**PROBLEM REQUIREMENTS**
Below are entries; copy exactly the lines from the one with "M932,582L933,581L967,620" through the one with "M633,1678L1107,1503L1462,1376", both included, and leave out the rest.

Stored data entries
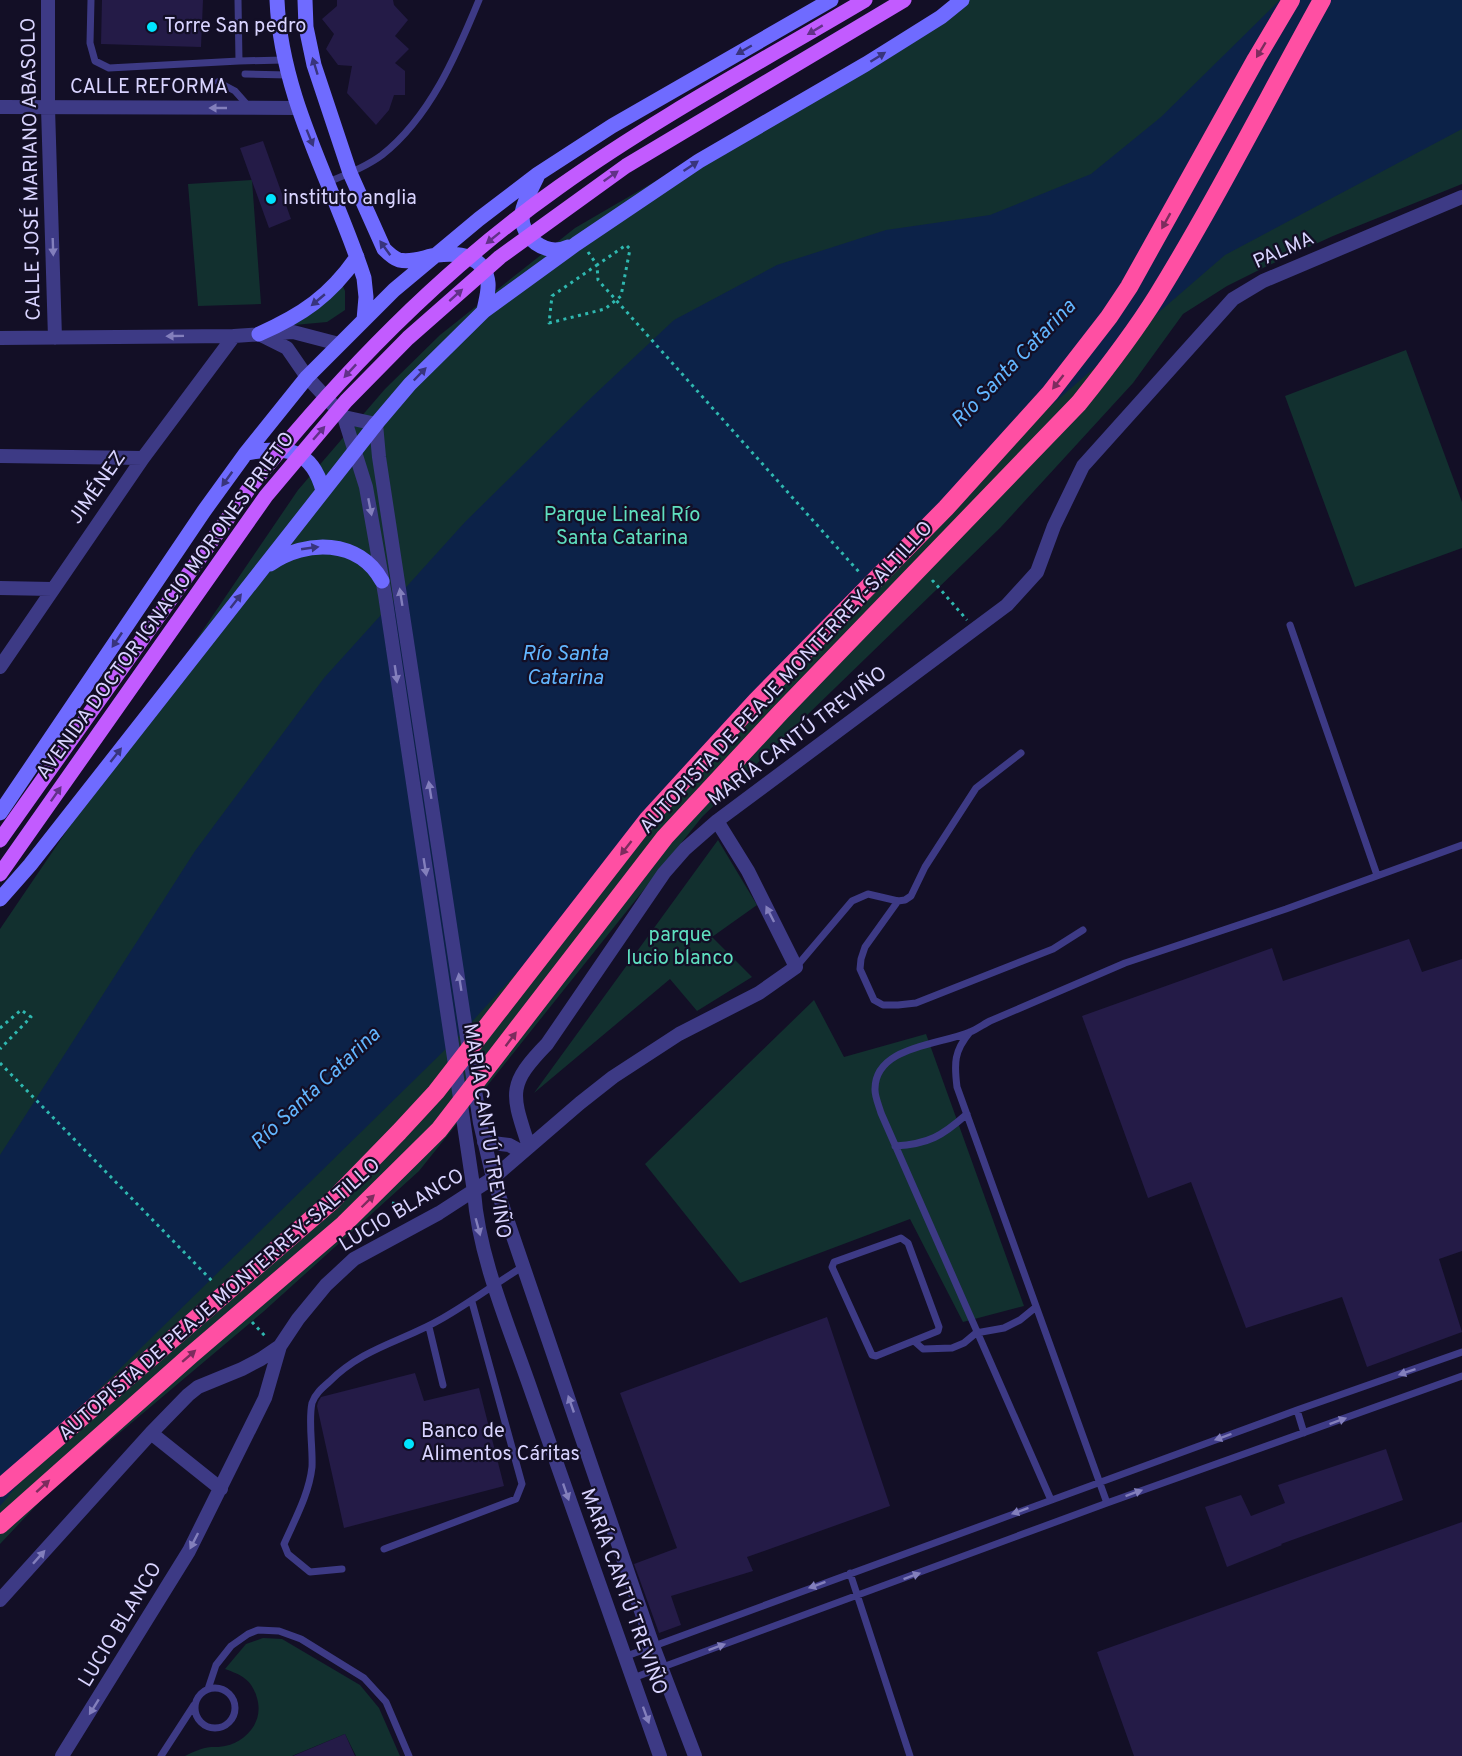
<svg xmlns="http://www.w3.org/2000/svg" width="1462" height="1756" viewBox="0 0 1462 1756" font-family="Overpass,sans-serif">
	<style>
		.green { fill: #12302f }
		.water { fill: #0c2248 }
		.building { fill: #241b47 }
		.lines { fill: none; stroke-linecap: round; stroke-linejoin: round }
		.path { stroke: #2fb8b0; stroke-width: 3; stroke-dasharray: 3 4.5; stroke-linecap: butt }
		.lane { stroke: #3d3a85; stroke-width: 7 }
		.street { stroke: #3d3a85; stroke-width: 14 }
		.secondary { stroke: #6f6bff; stroke-width: 15 }
		.primary { stroke: #c25bff; stroke-width: 15 }
		.highway { stroke: #ff4fa3; stroke-width: 18 }
		.oneway { fill: #623188 }
		.oneway2 { fill: #38347d }
		.oneway3 { fill: #7d2c5e }
		.oneway4 { fill: #837fbc }
		.poi-dot { fill: #00e5ff; stroke: #130f26; stroke-width: 2 }
		.labels { text-anchor: middle; dominant-baseline: central; stroke-width: 4.5; stroke-linejoin: round; paint-order: stroke }
		.poi-label { font-size: 20px; fill: #d9d4ff; stroke: #130f26; text-anchor: start }
		.street-label { font-size: 20px; fill: #d9d4ff; stroke: #130f26 }
		.park-label { font-size: 20px; fill: #5fe0c0; stroke: #130f26 }
		.water-label { font-size: 21px; font-style: italic; fill: #62b6ff; stroke: #130f26 }
	</style>
	<rect width="100%" height="100%" fill="#130f26"/>
	<path class="green" d="M967,0H1462V184L1333,236L1267,266L1227,286L1183,314L1133,383L1000,528L702,817L419,1171L263,1312L47,1494L0,1544V929L298,490L385,389L440,335L575,228Z
		M252,180L261,304L198,306L188,184Z
		M342,284L345,291V310L327,322L294,325Z
		M1406,350L1462,502V548L1355,587L1285,396Z
		M718,840L757,905L712,937L752,977L697,1011L670,979L534,1093Z
		M814,1000L844,1057L926,1034L1024,1306L963,1322L910,1219L740,1283L645,1164Z
		M263,1638L282,1639L360,1685L379,1708L400,1756H356L345,1734L292,1756H185C193,1752 201,1748 211,1747C216,1747 221,1747 225,1746C247,1741 264,1721 257,1698C252,1680 242,1675 225,1669L246,1644Z"/>
	<path class="water" d="M1280,0H1462V129L1225,255L967,478L458,1037L91,1397L0,1506V1155L195,851L324,678L465,522L594,395L674,320L777,265L886,230L990,215L1091,174L1161,117Z"/>
	<path class="building" d="M102,0H203L201,47L101,44Z
		M337,0H393L394,5L408,20L395,36L409,49L395,63L405,71V95H394L389,110L376,125L347,93L352,66L338,65L326,49L334,34L322,19L337,6Z
		M263,141L291,219L269,228L240,148Z
		M1409,939L1422,972L1462,959V1251L1439,1259L1462,1332L1367,1367L1342,1297L1246,1328L1191,1182L1148,1198L1082,1016L1272,948L1283,981Z
		M827,1317L890,1506L747,1557L753,1571L671,1596L681,1625L659,1633L634,1564L677,1548L620,1393Z
		M415,1373L424,1401L479,1388L504,1486L344,1528L317,1406L318,1402L321,1397Z
		M1386,1449L1403,1500L1281,1544L1282,1545L1227,1567L1205,1507L1241,1495L1251,1516L1285,1503L1278,1485Z
		M1462,1522V1756H1134L1097,1652Z
		M345,1734L355,1756H293Z"/>
	<g class="lines">
		<path class="path" d="M588,252L597,265L552,296L549,323L605,309L621,296L630,249L626,245L597,265L598,280L616,300L859,572
			M932,582L933,581L967,620
			M0,1028L21,1010L31,1017L0,1049
			M0,1063L214,1283
			M392,1203L417,1208
			M252,1322L266,1337"/>
		<path class="lane" d="M91,0L90,43L95,61L109,68L239,61L284,60
			M238,0L239,61
			M245,74L288,75
			M218,82L235,91L250,108
			M328,182C346,175 366,167 382,155C430,117 456,56 479,0
			M1290,625L1377,875
			M898,901L865,947L861,959L860,969L874,1000L883,1005H898L916,1003L1053,949L1083,930
			M796,967L852,901L868,894L898,901L905,900L911,896L925,867L976,788L1021,753
			M970,1032C954,1051 954,1063 957,1087L1107,1503
			M895,1146C929,1144 942,1136 967,1114
			M901,1238L908,1243L939,1327L938,1331L876,1356L872,1355L832,1267L834,1262Z
			M429,1327L443,1385
			M914,1341L923,1349L952,1348L964,1343L976,1333L1004,1328L1020,1320L1036,1307
			M1297,1410L1304,1433
			M1051,1500L881,1113C879,1106 875,1097 875,1090C874,1046 940,1045 970,1032C977,1029 984,1024 990,1021L1125,963L1286,909L1462,845
			M384,1549L516,1499L522,1484L472,1302
			M342,1569L310,1572L288,1554L284,1544C295,1519 309,1494 312,1467C313,1447 308,1421 312,1403C315,1394 322,1388 329,1382C364,1347 402,1342 443,1318C471,1302 496,1283 524,1266
			M850,1573L910,1756
			M624,1657L1297,1410L1462,1352
			M633,1678L1107,1503L1462,1376
			M195 1708a20 20 0 1 1 40 0a20 20 0 1 1-40 0Z
			M208,1689L216,1665L231,1646L248,1634L258,1630L279,1631L301,1639L364,1678L386,1702L409,1756
			M161,1756L194,1705"/>
		<path class="street" d="M48,0V108L55,338
			M0,107L297,108
			M259,334L287,348L307,377L344,417L366,487L385,595L474,1192C479,1260 511,1331 533,1396C575,1516 618,1636 660,1756
			M0,338L234,336L293,332L339,344
			M344,417L376,424L379,457L480,1123L493,1178L653,1646L695,1756
			M0,456L143,458
			M0,588L52,589
			M0,667L143,458L234,336
			M484,1142L509,1145L522,1152
			M529,1147C512,1094 506,1086 547,1044L664,873L685,849L717,821L1007,605L1037,572L1054,526L1083,466L1233,299L1263,281L1462,197
			M151,1433L221,1489
			M0,1600L151,1433L188,1395L198,1387L242,1369L261,1359L280,1346
			M62,1756L189,1551L265,1398L280,1346L298,1319L326,1285L354,1259L439,1213L493,1178L580,1103L613,1077L679,1034L759,993L796,967L748,871L717,821"/>
		<path class="secondary" d="M277,0C281,99 334,185 364,278L366,297L364,320
			M305,0L306,27L314,65L350,173L384,249C389,254 393,258 399,260C412,263 424,257 437,255C460,252 485,256 488,283C489,292 485,303 484,311
			M537,177C532,188 524,201 522,213C520,238 546,257 568,247
			M259,334C302,315 330,296 357,257
			M246,453C285,446 312,448 323,491
			M270,564C306,539 359,539 382,581
			M0,813L204,511L246,453L307,377L394,290L479,219L538,174L612,126L831,0
			M0,899L30,865L376,424L410,384L484,311L576,244L699,161L866,64L941,17L962,0"/>
		<path class="primary" d="M0,840L250,487C340,375 440,271 559,187C656,118 762,61 865,0
			M0,874L266,496L346,401L408,338L500,257L626,166L904,0"/>
		<path class="highway" d="M0,1488L331,1202L399,1132L436,1092L648,819L756,701L946,508L1050,393L1109,317L1129,287L1256,59L1291,0
			M0,1525L191,1355L344,1224L439,1130L665,837L781,712L1079,403C1107,368 1134,333 1157,296C1216,200 1267,99 1322,0"/>
	</g>
	<defs><path id="oneway-solid" d="M-6-.8H1V-3.2L6.5 0L1 3.2V.8H-6Z" transform="scale(1.5)"/></defs>
	<g class="oneway">
		<use href="#oneway-solid" transform="translate(815 30) rotate(149)"/>
		<use href="#oneway-solid" transform="translate(611 176) rotate(-35)"/>
		<use href="#oneway-solid" transform="translate(493 238) rotate(141)"/>
		<use href="#oneway-solid" transform="translate(456 295) rotate(-42)"/>
		<use href="#oneway-solid" transform="translate(350 371) rotate(133)"/>
		<use href="#oneway-solid" transform="translate(319 433) rotate(-49)"/>
		<use href="#oneway-solid" transform="translate(56 794) rotate(-55)"/>
	</g>
	<g class="oneway2">
		<use href="#oneway-solid" transform="translate(744 50) rotate(150)"/>
		<use href="#oneway-solid" transform="translate(878 57) rotate(-32)"/>
		<use href="#oneway-solid" transform="translate(315 66) rotate(-107)"/>
		<use href="#oneway-solid" transform="translate(310 138) rotate(68)"/>
		<use href="#oneway-solid" transform="translate(691 166) rotate(-34)"/>
		<use href="#oneway-solid" transform="translate(385 248) rotate(-126)"/>
		<use href="#oneway-solid" transform="translate(318 300) rotate(140)"/>
		<use href="#oneway-solid" transform="translate(420 374) rotate(-46)"/>
		<use href="#oneway-solid" transform="translate(227 479) rotate(126)"/>
		<use href="#oneway-solid" transform="translate(310 548) rotate(-8)"/>
		<use href="#oneway-solid" transform="translate(236 601) rotate(-52)"/>
		<use href="#oneway-solid" transform="translate(117 640) rotate(124)"/>
		<use href="#oneway-solid" transform="translate(116 755) rotate(-52)"/>
	</g>
	<g class="oneway3">
		<use href="#oneway-solid" transform="translate(1261 50) rotate(121)"/>
		<use href="#oneway-solid" transform="translate(1166 221) rotate(119)"/>
		<use href="#oneway-solid" transform="translate(1058 382) rotate(128)"/>
		<use href="#oneway-solid" transform="translate(626 848) rotate(128)"/>
		<use href="#oneway-solid" transform="translate(511 1039) rotate(-53)"/>
		<use href="#oneway-solid" transform="translate(368 1201) rotate(-44)"/>
		<use href="#oneway-solid" transform="translate(189 1356) rotate(-41)"/>
		<use href="#oneway-solid" transform="translate(43 1486) rotate(-42)"/>
	</g>
	<g class="oneway4">
		<use href="#oneway-solid" transform="translate(218 108) rotate(-180)"/>
		<use href="#oneway-solid" transform="translate(53 247) rotate(88)"/>
		<use href="#oneway-solid" transform="translate(175 336) rotate(179)"/>
		<use href="#oneway-solid" transform="translate(370 507) rotate(79)"/>
		<use href="#oneway-solid" transform="translate(401 597) rotate(-99)"/>
		<use href="#oneway-solid" transform="translate(396 674) rotate(82)"/>
		<use href="#oneway-solid" transform="translate(430 790) rotate(-99)"/>
		<use href="#oneway-solid" transform="translate(425 867) rotate(81)"/>
		<use href="#oneway-solid" transform="translate(770 914) rotate(-117)"/>
		<use href="#oneway-solid" transform="translate(460 982) rotate(-99)"/>
		<use href="#oneway-solid" transform="translate(478 1227) rotate(75)"/>
		<use href="#oneway-solid" transform="translate(1407 1372) rotate(161)"/>
		<use href="#oneway-solid" transform="translate(571 1404) rotate(-109)"/>
		<use href="#oneway-solid" transform="translate(1338 1421) rotate(-20)"/>
		<use href="#oneway-solid" transform="translate(1223 1437) rotate(160)"/>
		<use href="#oneway-solid" transform="translate(566 1492) rotate(71)"/>
		<use href="#oneway-solid" transform="translate(1134 1493) rotate(-20)"/>
		<use href="#oneway-solid" transform="translate(1020 1511) rotate(160)"/>
		<use href="#oneway-solid" transform="translate(194 1541) rotate(117)"/>
		<use href="#oneway-solid" transform="translate(39 1557) rotate(-48)"/>
		<use href="#oneway-solid" transform="translate(912 1576) rotate(-20)"/>
		<use href="#oneway-solid" transform="translate(817 1585) rotate(160)"/>
		<use href="#oneway-solid" transform="translate(717 1647) rotate(-20)"/>
		<use href="#oneway-solid" transform="translate(94 1707) rotate(122)"/>
		<use href="#oneway-solid" transform="translate(646 1715) rotate(70)"/>
	</g>
	<g class="poi-dot">
		<circle cx="152" cy="27" r="6"/>
		<circle cx="271" cy="199" r="6"/>
		<circle cx="409" cy="1444" r="6"/>
	</g>
	<g class="labels">
		<g class="poi-label">
			<text x="164" y="27">Torre San pedro</text>
			<text x="283" y="199">instituto anglia</text>
			<text x="421" y="1432">Banco de<tspan x="421" dy="23">Alimentos Cáritas</tspan></text>
		</g>
		<g class="street-label">
			<text x="149" y="88">CALLE REFORMA</text>
			<text transform="translate(32 169) rotate(-91)">CALLE JOSÉ MARIANO ABASOLO</text>
			<text transform="translate(1284 251) rotate(-24)">PALMA</text>
			<text transform="translate(98 488) rotate(-55)">JIMÉNEZ</text>
			<text transform="translate(166 606) rotate(-54)">AVENIDA DOCTOR IGNACIO MORONES PRIETO</text>
			<text transform="translate(787 678) rotate(-47)">AUTOPISTA DE PEAJE MONTERREY-SALTILLO</text>
			<text transform="translate(798 737) rotate(-37)">MARÍA CANTÚ TREVIÑO</text>
			<text transform="translate(486 1131) rotate(81)">MARÍA CANTÚ TREVIÑO</text>
			<text transform="translate(402 1211) rotate(-31)">LUCIO BLANCO</text>
			<text transform="translate(220 1300) rotate(-41)">AUTOPISTA DE PEAJE MONTERREY-SALTILLO</text>
			<text transform="translate(623 1592) rotate(70)">MARÍA CANTÚ TREVIÑO</text>
			<text transform="translate(121 1625) rotate(-59)">LUCIO BLANCO</text>
		</g>
		<g class="park-label">
			<text x="622" y="516">Parque Lineal Río<tspan x="622" dy="23">Santa Catarina</tspan></text>
			<text x="680" y="936">parque<tspan x="680" dy="23">lucio blanco</tspan></text>
		</g>
		<g class="water-label">
			<text transform="translate(1014 364) rotate(-46)">Río Santa Catarina</text>
			<text x="565" y="654">Río Santa<tspan x="565" dy="24">Catarina</tspan></text>
			<text transform="translate(316 1089) rotate(-43)">Río Santa Catarina</text>
		</g>
	</g>
</svg>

**EXERCISE RESPONSE**
			M932,582L933,581L967,620
			M0,1028L21,1010L31,1017L0,1049
			M0,1063L214,1283
			M392,1203L417,1208
			M252,1322L266,1337"/>
		<path class="lane" d="M91,0L90,43L95,61L109,68L239,61L284,60
			M238,0L239,61
			M245,74L288,75
			M218,82L235,91L250,108
			M328,182C346,175 366,167 382,155C430,117 456,56 479,0
			M1290,625L1377,875
			M898,901L865,947L861,959L860,969L874,1000L883,1005H898L916,1003L1053,949L1083,930
			M796,967L852,901L868,894L898,901L905,900L911,896L925,867L976,788L1021,753
			M970,1032C954,1051 954,1063 957,1087L1107,1503
			M895,1146C929,1144 942,1136 967,1114
			M901,1238L908,1243L939,1327L938,1331L876,1356L872,1355L832,1267L834,1262Z
			M429,1327L443,1385
			M914,1341L923,1349L952,1348L964,1343L976,1333L1004,1328L1020,1320L1036,1307
			M1297,1410L1304,1433
			M1051,1500L881,1113C879,1106 875,1097 875,1090C874,1046 940,1045 970,1032C977,1029 984,1024 990,1021L1125,963L1286,909L1462,845
			M384,1549L516,1499L522,1484L472,1302
			M342,1569L310,1572L288,1554L284,1544C295,1519 309,1494 312,1467C313,1447 308,1421 312,1403C315,1394 322,1388 329,1382C364,1347 402,1342 443,1318C471,1302 496,1283 524,1266
			M850,1573L910,1756
			M624,1657L1297,1410L1462,1352
			M633,1678L1107,1503L1462,1376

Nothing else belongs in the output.